We're in the Octave of Christmas--the day itself and the seven days that follow--which, like Easter, the Church celebrates as one great feast. The joy of these holy days overflows into the entire week afterward. So I'm still wishing people "Merry Christmas."
I went into a Target yesterday, three days after Christmas, to see if I could find any Christmas candy on sale. All the remaining Christmas items were shoved into the back corner of the store, piled into carts and arranged on mostly empty shelves. And on the way there, I passed a Valentine's Day display.
Now I don't really expect commercial enterprises to follow the Church's liturgical calendar. They've been pushing "holiday shopping" for the last two months in order to boost their bottom lines. Now they've got to move on to the Next Thing to Prepare For in order to make another buck.
Unfortunately, most Christians follow suit. They celebrate the Christmas season prior to Christmas. Parties are never scheduled after the holiday. Christmas trees, which have been up and decorated since Thanksgiving, are thrown out immediately. And where are the Christmas carols on December 26th? So, come Christmas afternoon, after the presents have been opened and dinner served, things never quite seem to be all that merry. No wonder the joy people expect to have seems rather empty and anticlimactic by that point; it's been exhausted long before.
Our job as lay Catholics is to convert the culture to Christ.
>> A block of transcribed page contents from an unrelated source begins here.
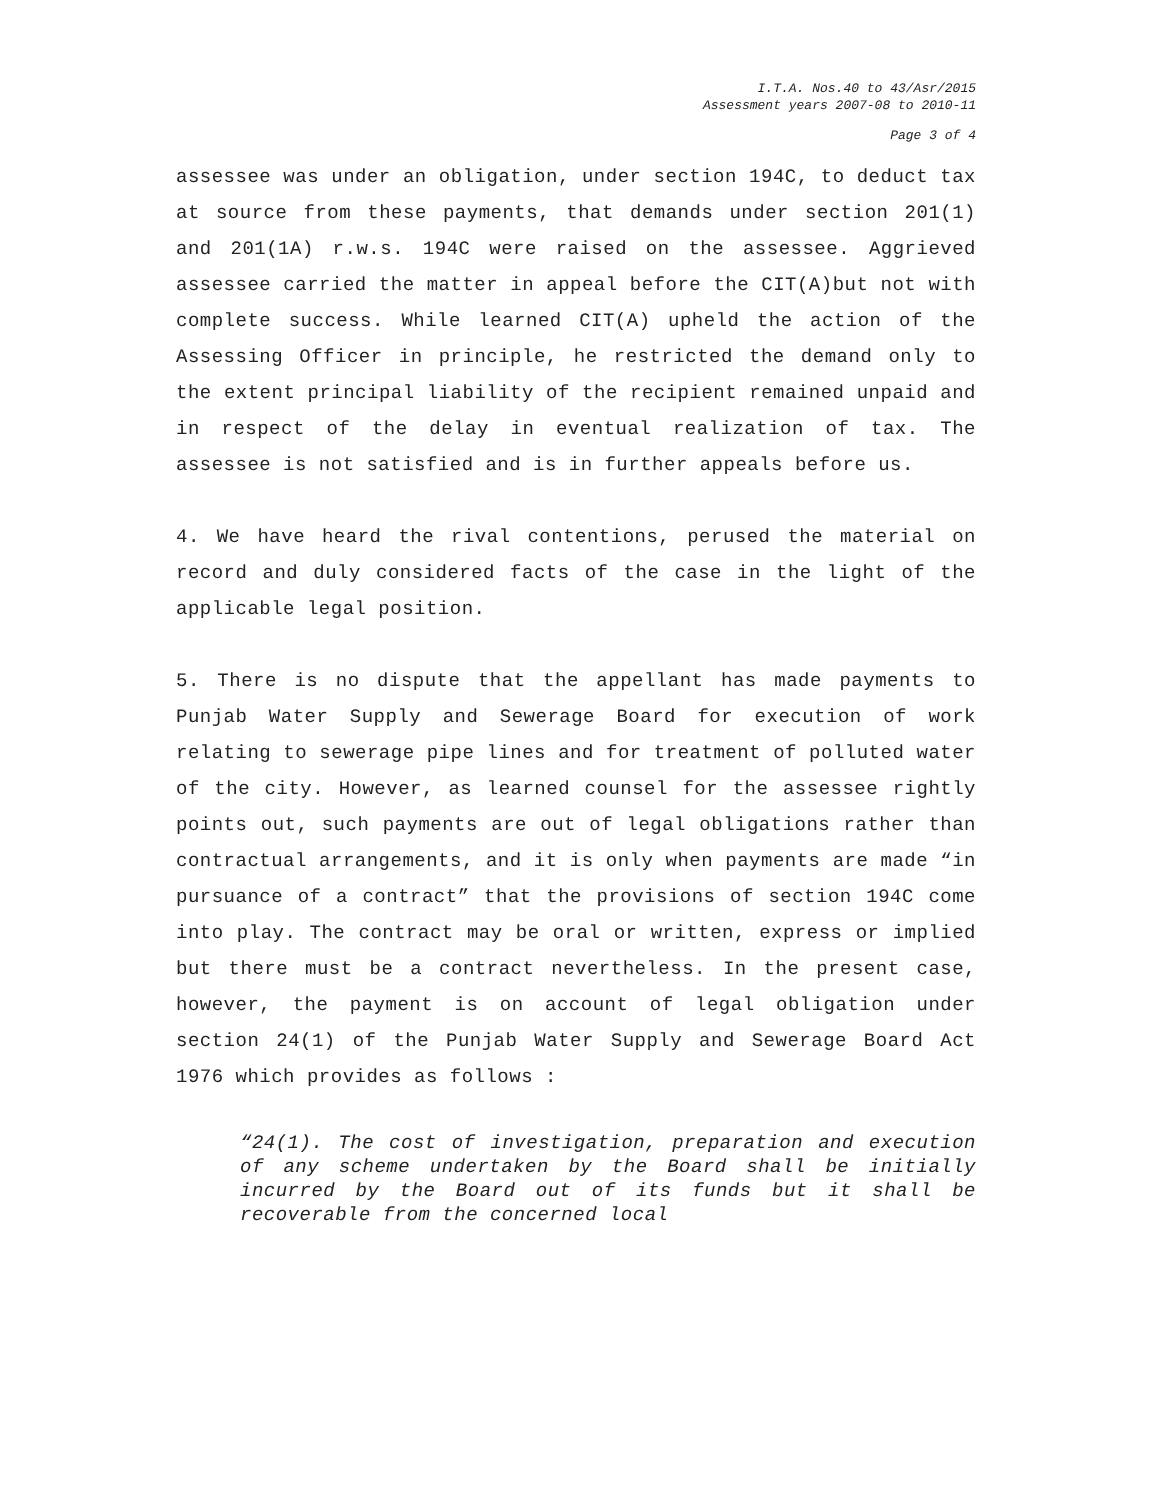I.T.A. Nos.40 to 43/Asr/2015
Assessment years 2007-08 to 2010-11
Page 3 of 4
assessee was under an obligation, under section 194C, to deduct tax at source from these payments, that demands under section 201(1) and 201(1A) r.w.s. 194C were raised on the assessee. Aggrieved assessee carried the matter in appeal before the CIT(A)but not with complete success. While learned CIT(A) upheld the action of the Assessing Officer in principle, he restricted the demand only to the extent principal liability of the recipient remained unpaid and in respect of the delay in eventual realization of tax. The assessee is not satisfied and is in further appeals before us.
4. We have heard the rival contentions, perused the material on record and duly considered facts of the case in the light of the applicable legal position.
5. There is no dispute that the appellant has made payments to Punjab Water Supply and Sewerage Board for execution of work relating to sewerage pipe lines and for treatment of polluted water of the city. However, as learned counsel for the assessee rightly points out, such payments are out of legal obligations rather than contractual arrangements, and it is only when payments are made “in pursuance of a contract” that the provisions of section 194C come into play. The contract may be oral or written, express or implied but there must be a contract nevertheless. In the present case, however, the payment is on account of legal obligation under section 24(1) of the Punjab Water Supply and Sewerage Board Act 1976 which provides as follows :
“24(1). The cost of investigation, preparation and execution of any scheme undertaken by the Board shall be initially incurred by the Board out of its funds but it shall be recoverable from the concerned local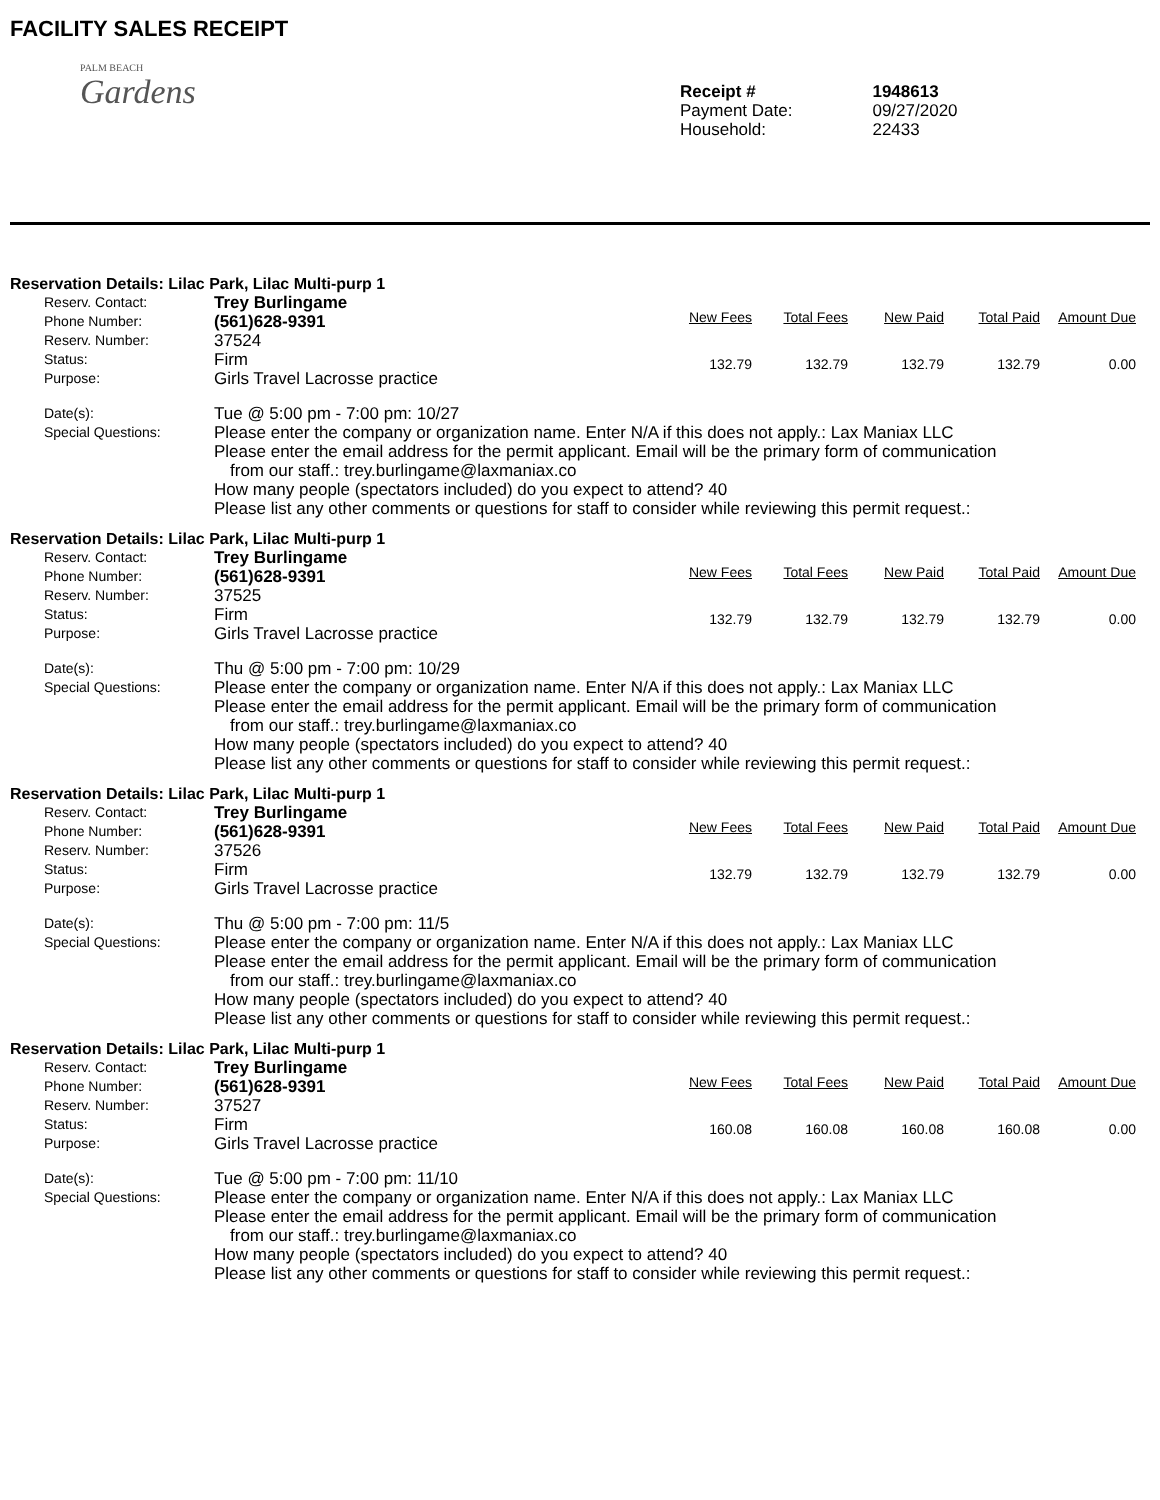FACILITY SALES RECEIPT
PALM BEACH
Gardens
Receipt #
Payment Date:
Household:
1948613
09/27/2020
22433
Reservation Details: Lilac Park, Lilac Multi-purp 1
Reserv. Contact:
Phone Number:
Reserv. Number:
Status:
Purpose:
Trey Burlingame
(561)628-9391
37524
Firm
Girls Travel Lacrosse practice
| New Fees | Total Fees | New Paid | Total Paid | Amount Due |
| --- | --- | --- | --- | --- |
| 132.79 | 132.79 | 132.79 | 132.79 | 0.00 |
Date(s):
Special Questions:
Tue @ 5:00 pm - 7:00 pm: 10/27
Please enter the company or organization name. Enter N/A if this does not apply.: Lax Maniax LLC
Please enter the email address for the permit applicant. Email will be the primary form of communication
from our staff.: trey.burlingame@laxmaniax.co
How many people (spectators included) do you expect to attend? 40
Please list any other comments or questions for staff to consider while reviewing this permit request.:
Reservation Details: Lilac Park, Lilac Multi-purp 1
Reserv. Contact:
Phone Number:
Reserv. Number:
Status:
Purpose:
Trey Burlingame
(561)628-9391
37525
Firm
Girls Travel Lacrosse practice
| New Fees | Total Fees | New Paid | Total Paid | Amount Due |
| --- | --- | --- | --- | --- |
| 132.79 | 132.79 | 132.79 | 132.79 | 0.00 |
Date(s):
Special Questions:
Thu @ 5:00 pm - 7:00 pm: 10/29
Please enter the company or organization name. Enter N/A if this does not apply.: Lax Maniax LLC
Please enter the email address for the permit applicant. Email will be the primary form of communication
from our staff.: trey.burlingame@laxmaniax.co
How many people (spectators included) do you expect to attend? 40
Please list any other comments or questions for staff to consider while reviewing this permit request.:
Reservation Details: Lilac Park, Lilac Multi-purp 1
Reserv. Contact:
Phone Number:
Reserv. Number:
Status:
Purpose:
Trey Burlingame
(561)628-9391
37526
Firm
Girls Travel Lacrosse practice
| New Fees | Total Fees | New Paid | Total Paid | Amount Due |
| --- | --- | --- | --- | --- |
| 132.79 | 132.79 | 132.79 | 132.79 | 0.00 |
Date(s):
Special Questions:
Thu @ 5:00 pm - 7:00 pm: 11/5
Please enter the company or organization name. Enter N/A if this does not apply.: Lax Maniax LLC
Please enter the email address for the permit applicant. Email will be the primary form of communication
from our staff.: trey.burlingame@laxmaniax.co
How many people (spectators included) do you expect to attend? 40
Please list any other comments or questions for staff to consider while reviewing this permit request.:
Reservation Details: Lilac Park, Lilac Multi-purp 1
Reserv. Contact:
Phone Number:
Reserv. Number:
Status:
Purpose:
Trey Burlingame
(561)628-9391
37527
Firm
Girls Travel Lacrosse practice
| New Fees | Total Fees | New Paid | Total Paid | Amount Due |
| --- | --- | --- | --- | --- |
| 160.08 | 160.08 | 160.08 | 160.08 | 0.00 |
Date(s):
Special Questions:
Tue @ 5:00 pm - 7:00 pm: 11/10
Please enter the company or organization name. Enter N/A if this does not apply.: Lax Maniax LLC
Please enter the email address for the permit applicant. Email will be the primary form of communication
from our staff.: trey.burlingame@laxmaniax.co
How many people (spectators included) do you expect to attend? 40
Please list any other comments or questions for staff to consider while reviewing this permit request.:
Instead, we've been converted by it. We shouldn't start celebrating holidays until they happen, and we should celebrate the liturgical seasons when they actually occur.
That's why I didn't put up decorations in my apartment until just before Christmas and why they are staying up until February 2, the Presentation of the Lord, which marked the end of the Christmas season in the old liturgical calendar. In some places--including my house--that tradition remains even today. That's why I waited until the Christmas season to wish people a merry Christmas.
But then I'm pretty comfortable being counter-cultural.